Djibouti / Chine / Ethiopie : Les droits des cheminots et la 107ème conférence internationale du travail à Genève de juin 2018.

À la 107ème conférence internationale du travail, qui se tient actuellement, du 28 Mai au 8 Juin 2018, à Genève, la délégation djiboutienne conduite par le ministre du travail djiboutien tente de refaire, malgré eux, l’image ternie du régime de Guelleh. Depuis plus de 20 ans Djibouti est devenu célèbre avec ses multiples facettes devant les instances internationaux et particulièrement l’OIT et le conseil des droits de l’homme. En lisant ce communique d’Omar Ali Ewado, président de la Ligue Djiboutienne des Droits de l’Homme – LDDH, nous voir deux choses : 1 – l’habituel violation des droit du travail du régime de Guelleh et 2 – le lancement officiel de la vente de la république de Djibouti à l’Ethiopie.-

Communiqué de la LDDH

Il est des situations qui exposent les personnes à des conséquences dangereuses eu égard de l’histoire d’un pays.

Ainsi la LDDH vient d’apprendre que les contrats du travail soumis aux 120 employés diplômés du nouveau chemin de fer reliant Djibouti à l’Ethiopie appellent de sa part les remarques suivantes :

C’est la loi éthiopienne qui régira la vie professionnelle des employés djiboutiens, ainsi en a décidé la société chinoise exploitante de ce chemin de fer.

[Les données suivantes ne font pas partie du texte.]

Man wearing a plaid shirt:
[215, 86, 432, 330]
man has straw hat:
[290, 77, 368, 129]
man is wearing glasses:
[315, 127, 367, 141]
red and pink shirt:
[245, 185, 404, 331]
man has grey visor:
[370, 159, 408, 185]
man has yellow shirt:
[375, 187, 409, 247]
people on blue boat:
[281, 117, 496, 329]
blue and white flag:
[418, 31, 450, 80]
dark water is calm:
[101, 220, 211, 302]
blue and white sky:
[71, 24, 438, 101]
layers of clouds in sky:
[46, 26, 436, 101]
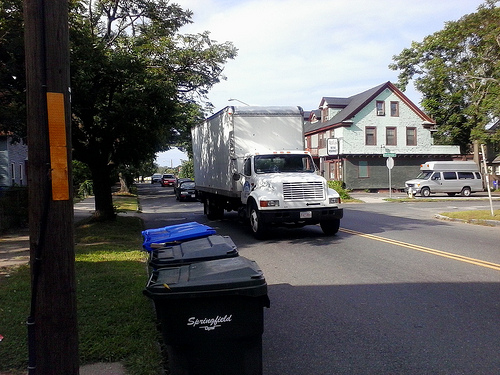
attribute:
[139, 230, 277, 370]
trash cans — black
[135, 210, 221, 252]
trash can — blue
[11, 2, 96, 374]
pole — utility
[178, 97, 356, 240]
truck — closed, white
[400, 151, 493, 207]
van — silver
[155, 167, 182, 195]
mini van — red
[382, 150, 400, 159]
street sign — green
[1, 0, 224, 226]
tree — large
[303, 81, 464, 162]
house — white, gray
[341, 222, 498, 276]
double line — yellow, yelllow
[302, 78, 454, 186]
building — two story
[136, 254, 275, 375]
trash can — black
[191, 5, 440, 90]
sky — blue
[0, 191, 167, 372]
grass — green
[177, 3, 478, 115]
cloud — white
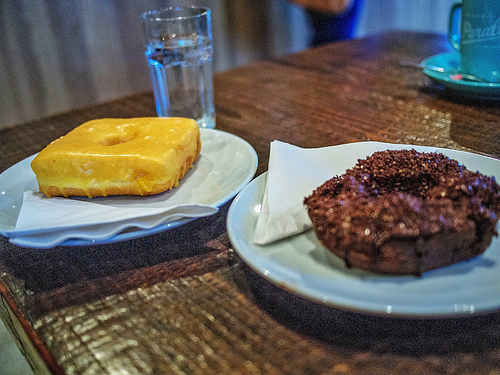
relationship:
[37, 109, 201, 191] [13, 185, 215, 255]
doughnut next to napkin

Pourquoi la prévalence de la loi éthiopienne sur celle de Djibouti car il s’agit d’une société binationale ?

Mis aux pieds du mur, ces jeunes employés ont été sommés soit de signer le contrat soit de déguerpir tant par les responsables politiques djiboutiens que par les responsables de la Société Chinoise qui exploite la ligne de chemin de fer Djibouto-Ethiopien.

Or, il était de la responsabilité des autorités djiboutiennes de défendre ces jeunes cheminots et ce, en refusant la prévalence de la loi éthiopienne en la matière pour les employés djiboutiens car derrière cela il en va de la souveraineté du pays.

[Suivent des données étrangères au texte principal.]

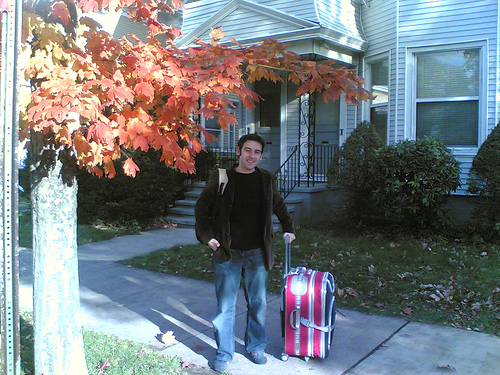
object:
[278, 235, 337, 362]
suitcase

Serait-il nécessaire de rappeler à qui de droit que le pouvoir d’achat d’un cheminot djiboutien avec un salaire calqué sur celui d’un éthiopien n’aura que des résultats néfastes.

Il est indéniable que les frictions entre la Direction et ces jeunes cheminots ne font que commencer alors que l’attente de tout un chacun était un emploi stable.

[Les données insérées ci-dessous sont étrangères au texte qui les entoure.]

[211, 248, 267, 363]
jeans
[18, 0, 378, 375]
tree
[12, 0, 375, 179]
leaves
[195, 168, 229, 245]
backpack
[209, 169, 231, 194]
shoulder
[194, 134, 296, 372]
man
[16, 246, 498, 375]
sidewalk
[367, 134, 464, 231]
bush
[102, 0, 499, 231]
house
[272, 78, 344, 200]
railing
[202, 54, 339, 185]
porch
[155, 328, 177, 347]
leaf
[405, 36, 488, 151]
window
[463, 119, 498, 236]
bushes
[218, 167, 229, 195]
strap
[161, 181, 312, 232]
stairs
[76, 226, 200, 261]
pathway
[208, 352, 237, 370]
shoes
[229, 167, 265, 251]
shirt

La LDDH exhorte les autorités politiques de Djibouti à œuvrer sans tarder pour l’application de la loi djiboutienne en ce qui concerne les employés djiboutiens de chemin de fer Djibouto-Ethiopien.

Et enfin, la LDDH souhaite, à ces jeunes cheminots djiboutiens une laborieuse carrière parsemée de progrès mais interpelle les autorités politiques de Djibouti d’assumer pleinement leurs responsabilités à l’égard du pays et des citoyens ce qui n’a pas été le cas cette fois-ci.